Buddy comedies rely heavily on their leads' chemistry, and in this regard, Without A Paddle fails. It doesn't help that Lillard and Shepard have nearly identical frat-boy personas, or that the charming, quick-witted Green gets stuck with yet another dreary-fussbudget role that serves him about as well as a shapeless brown suit.
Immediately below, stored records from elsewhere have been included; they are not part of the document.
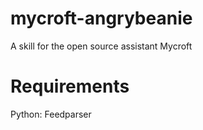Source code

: # mycroft-angrybeanie
A skill for the open source assistant Mycroft

# Requirements
Python:
	Feedparser
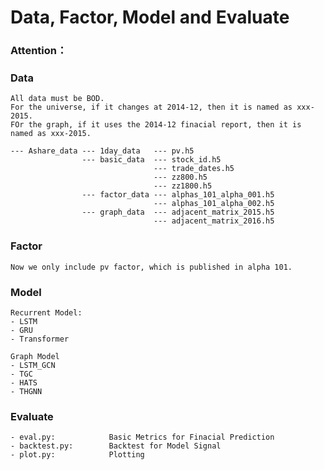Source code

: # Data, Factor, Model and Evaluate

### Attention：

### Data
    All data must be BOD. 
    For the universe, if it changes at 2014-12, then it is named as xxx-2015.
    FOr the graph, if it uses the 2014-12 finacial report, then it is named as xxx-2015. 
    
    --- Ashare_data --- 1day_data   --- pv.h5
                    --- basic_data  --- stock_id.h5
                                    --- trade_dates.h5
                                    --- zz800.h5
                                    --- zz1800.h5
                    --- factor_data --- alphas_101_alpha_001.h5
                                    --- alphas_101_alpha_002.h5
                    --- graph_data  --- adjacent_matrix_2015.h5
                                    --- adjacent_matrix_2016.h5      

### Factor
    Now we only include pv factor, which is published in alpha 101.

### Model
    Recurrent Model:
    - LSTM
    - GRU
    - Transformer
    
    Graph Model
    - LSTM_GCN
    - TGC
    - HATS
    - THGNN
    
### Evaluate
    - eval.py:            Basic Metrics for Finacial Prediction 
    - backtest.py:        Backtest for Model Signal
    - plot.py:            Plotting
To help prop up Without A Paddle's weak gags and saccharine sentiment, the filmmakers feed ravenously from the nostalgia trough, desperately trotting out Gen-X signifiers like Indiana Jones, Star Wars, and Culture Club, then hoping against hope that viewers' affection for these touchstones will rub off on the film itself. Eventually, Burt Reynolds turns up as a grizzled, Jimmie Walker-loving, "Dyn-o-mite!"-spouting mountain man saddled with delivering the film's hackneyed moral, but his appearance proves unexpectedly poignant for reasons the filmmakers never intended. His faded star power and good-natured but embarrassing performance should warn his young co-stars where a career full of choices like Without A Paddle inevitably leads.